Authors Wainwright C 

Published 23 March 2011 Volume 2011:2 Pages 25—26

DOI https://doi.org/10.2147/PHMT.S17657



Claire E Wainwright1,2
1Royal Children’s Hospital, Brisbane and Queensland, Queensland, Australia; 2Queensland Children’s Medical Research Institute, The University of Queensland, Brisbane, Australia

The idea of children as small adults with health care needs that can be managed by extrapolation from adult studies has now largely been abandoned. We now recognize that adult health and disease are closely linked to childhood factors and the critical and ethical importance of clinical research in pediatrics is increasingly being recognized.  While funding and output from pediatric clinical research continues to lag behind health research in adults, particularly in the area of therapeutics, the last decade has thankfully seen a dramatic increase in the number of pediatric studies and particularly randomized controlled clinical trials (RCTs).

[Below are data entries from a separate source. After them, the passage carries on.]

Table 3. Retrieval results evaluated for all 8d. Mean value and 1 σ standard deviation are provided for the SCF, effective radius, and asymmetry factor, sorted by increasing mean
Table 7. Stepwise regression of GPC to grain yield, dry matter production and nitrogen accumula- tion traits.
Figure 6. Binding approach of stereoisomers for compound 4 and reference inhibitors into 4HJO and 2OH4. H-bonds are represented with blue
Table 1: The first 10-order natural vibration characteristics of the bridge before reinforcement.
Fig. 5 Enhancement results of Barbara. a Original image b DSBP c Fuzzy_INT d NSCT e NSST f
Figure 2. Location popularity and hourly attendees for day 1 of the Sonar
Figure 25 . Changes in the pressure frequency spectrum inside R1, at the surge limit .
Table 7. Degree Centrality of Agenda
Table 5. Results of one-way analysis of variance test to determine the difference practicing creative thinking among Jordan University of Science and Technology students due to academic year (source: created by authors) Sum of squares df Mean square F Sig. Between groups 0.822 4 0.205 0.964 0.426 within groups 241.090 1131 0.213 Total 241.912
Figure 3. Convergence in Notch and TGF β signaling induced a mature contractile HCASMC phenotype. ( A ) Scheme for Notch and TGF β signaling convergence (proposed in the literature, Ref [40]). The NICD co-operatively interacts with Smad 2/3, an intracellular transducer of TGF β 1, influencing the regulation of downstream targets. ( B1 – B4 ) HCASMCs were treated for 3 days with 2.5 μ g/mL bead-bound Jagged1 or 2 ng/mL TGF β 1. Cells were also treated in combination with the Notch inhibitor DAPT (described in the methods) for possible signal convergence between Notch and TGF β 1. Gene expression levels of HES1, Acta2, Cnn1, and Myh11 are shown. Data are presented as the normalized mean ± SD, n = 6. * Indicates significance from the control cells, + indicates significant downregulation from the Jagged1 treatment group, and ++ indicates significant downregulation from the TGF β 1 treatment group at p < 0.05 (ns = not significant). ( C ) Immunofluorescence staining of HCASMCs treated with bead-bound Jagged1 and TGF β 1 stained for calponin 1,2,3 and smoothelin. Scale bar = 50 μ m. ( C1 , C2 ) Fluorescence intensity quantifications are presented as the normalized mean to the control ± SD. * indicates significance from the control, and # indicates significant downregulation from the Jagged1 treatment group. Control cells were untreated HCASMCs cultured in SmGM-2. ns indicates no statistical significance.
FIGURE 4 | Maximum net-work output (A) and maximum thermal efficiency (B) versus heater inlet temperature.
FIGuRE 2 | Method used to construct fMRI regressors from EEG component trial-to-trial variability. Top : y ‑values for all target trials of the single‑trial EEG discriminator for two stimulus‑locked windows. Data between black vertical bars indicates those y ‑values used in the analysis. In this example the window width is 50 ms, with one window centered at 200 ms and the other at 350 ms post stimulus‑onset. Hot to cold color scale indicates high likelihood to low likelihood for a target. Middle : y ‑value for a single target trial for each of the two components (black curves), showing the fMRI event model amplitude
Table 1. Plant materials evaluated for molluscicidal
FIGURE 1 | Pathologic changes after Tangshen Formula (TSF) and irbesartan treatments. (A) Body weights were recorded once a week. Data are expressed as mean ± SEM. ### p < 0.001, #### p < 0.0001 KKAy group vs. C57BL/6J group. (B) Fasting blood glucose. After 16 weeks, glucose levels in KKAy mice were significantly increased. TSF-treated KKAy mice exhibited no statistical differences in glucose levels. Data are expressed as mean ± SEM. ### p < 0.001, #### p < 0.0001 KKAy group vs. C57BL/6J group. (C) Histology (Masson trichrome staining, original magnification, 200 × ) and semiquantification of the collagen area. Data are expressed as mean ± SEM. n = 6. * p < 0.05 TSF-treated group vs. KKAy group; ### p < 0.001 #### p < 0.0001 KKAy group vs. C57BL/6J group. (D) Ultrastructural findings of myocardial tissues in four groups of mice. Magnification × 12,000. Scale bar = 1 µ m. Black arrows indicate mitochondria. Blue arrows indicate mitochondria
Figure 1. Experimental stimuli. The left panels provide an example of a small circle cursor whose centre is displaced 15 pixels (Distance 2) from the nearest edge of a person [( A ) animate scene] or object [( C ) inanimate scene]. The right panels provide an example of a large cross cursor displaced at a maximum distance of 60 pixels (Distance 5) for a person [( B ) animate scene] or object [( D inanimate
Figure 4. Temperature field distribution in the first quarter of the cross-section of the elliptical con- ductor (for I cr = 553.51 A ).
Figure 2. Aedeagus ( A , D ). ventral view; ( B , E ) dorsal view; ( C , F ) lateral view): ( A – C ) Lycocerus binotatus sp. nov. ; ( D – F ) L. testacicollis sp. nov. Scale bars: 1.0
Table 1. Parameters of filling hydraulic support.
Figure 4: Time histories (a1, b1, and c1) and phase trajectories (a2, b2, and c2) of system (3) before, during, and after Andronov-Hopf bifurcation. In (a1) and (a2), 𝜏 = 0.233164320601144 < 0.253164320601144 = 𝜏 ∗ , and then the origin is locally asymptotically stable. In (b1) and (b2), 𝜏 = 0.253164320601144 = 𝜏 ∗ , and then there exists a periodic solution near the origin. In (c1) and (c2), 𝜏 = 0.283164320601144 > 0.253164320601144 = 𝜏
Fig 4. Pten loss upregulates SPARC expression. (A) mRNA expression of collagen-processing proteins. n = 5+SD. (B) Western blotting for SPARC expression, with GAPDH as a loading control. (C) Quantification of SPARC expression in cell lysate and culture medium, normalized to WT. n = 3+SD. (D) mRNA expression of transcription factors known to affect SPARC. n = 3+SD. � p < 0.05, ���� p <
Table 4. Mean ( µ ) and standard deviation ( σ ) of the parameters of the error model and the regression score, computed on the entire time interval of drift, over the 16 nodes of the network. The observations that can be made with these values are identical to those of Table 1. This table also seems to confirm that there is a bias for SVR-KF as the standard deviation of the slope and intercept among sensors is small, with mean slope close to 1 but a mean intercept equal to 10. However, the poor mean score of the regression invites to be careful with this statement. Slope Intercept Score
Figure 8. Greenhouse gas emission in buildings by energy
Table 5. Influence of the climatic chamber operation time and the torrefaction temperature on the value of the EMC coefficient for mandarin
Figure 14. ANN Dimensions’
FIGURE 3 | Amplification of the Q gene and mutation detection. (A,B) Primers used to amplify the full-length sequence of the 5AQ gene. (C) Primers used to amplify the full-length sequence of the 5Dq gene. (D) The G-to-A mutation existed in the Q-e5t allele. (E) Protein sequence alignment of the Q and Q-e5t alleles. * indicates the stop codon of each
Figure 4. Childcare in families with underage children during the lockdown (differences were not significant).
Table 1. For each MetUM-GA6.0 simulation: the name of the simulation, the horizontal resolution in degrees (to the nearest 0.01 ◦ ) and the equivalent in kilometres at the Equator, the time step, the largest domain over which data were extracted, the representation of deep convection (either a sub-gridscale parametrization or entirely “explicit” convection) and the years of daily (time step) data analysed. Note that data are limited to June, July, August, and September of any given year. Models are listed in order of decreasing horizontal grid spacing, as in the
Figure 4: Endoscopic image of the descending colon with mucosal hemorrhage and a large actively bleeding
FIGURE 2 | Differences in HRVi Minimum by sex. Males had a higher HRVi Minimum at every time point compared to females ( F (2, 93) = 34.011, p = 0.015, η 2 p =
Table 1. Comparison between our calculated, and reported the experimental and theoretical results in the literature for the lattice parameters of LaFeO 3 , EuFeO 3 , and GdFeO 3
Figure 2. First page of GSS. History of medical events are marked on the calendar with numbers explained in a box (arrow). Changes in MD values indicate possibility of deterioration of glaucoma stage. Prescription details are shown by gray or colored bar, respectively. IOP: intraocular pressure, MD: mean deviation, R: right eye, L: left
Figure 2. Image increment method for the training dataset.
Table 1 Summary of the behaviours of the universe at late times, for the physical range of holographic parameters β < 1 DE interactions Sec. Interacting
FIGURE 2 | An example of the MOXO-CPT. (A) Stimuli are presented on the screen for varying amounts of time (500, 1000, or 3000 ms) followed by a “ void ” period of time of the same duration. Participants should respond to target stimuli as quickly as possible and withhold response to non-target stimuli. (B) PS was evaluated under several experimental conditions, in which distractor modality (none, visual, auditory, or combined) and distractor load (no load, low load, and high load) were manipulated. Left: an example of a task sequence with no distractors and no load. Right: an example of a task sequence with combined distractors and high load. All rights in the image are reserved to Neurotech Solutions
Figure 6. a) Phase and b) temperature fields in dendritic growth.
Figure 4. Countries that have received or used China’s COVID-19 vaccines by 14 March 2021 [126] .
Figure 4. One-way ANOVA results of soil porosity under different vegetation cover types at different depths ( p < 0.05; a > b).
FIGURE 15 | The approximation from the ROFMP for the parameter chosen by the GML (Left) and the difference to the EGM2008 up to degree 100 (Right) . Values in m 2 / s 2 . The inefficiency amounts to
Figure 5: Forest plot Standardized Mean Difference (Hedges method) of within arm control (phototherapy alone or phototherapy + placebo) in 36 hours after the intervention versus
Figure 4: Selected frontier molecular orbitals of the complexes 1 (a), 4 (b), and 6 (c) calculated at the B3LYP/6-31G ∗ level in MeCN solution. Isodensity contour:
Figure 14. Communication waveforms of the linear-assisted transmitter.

Since the 1997 Food and Drug Administration (FDA) Modernization Act in the United States (US) and the subsequent changes in drug registration regulatory systems in the US and Europe, there has been a huge increase in the number of pediatric studies sponsored by pharmaceutical companies. In the United Kingdom, the Medicine for Children’s Research Network was established in 2005 to address the lack of clinical studies in pediatrics. Over the first five years they reported an exciting increase in the number of high quality clinical studies and on their website they have a current portfolio of over 200 pediatric studies, half of which are RCTs and half are sponsored by pharmaceutical companies. Other countries particularly across Europe are also establishing similar programs.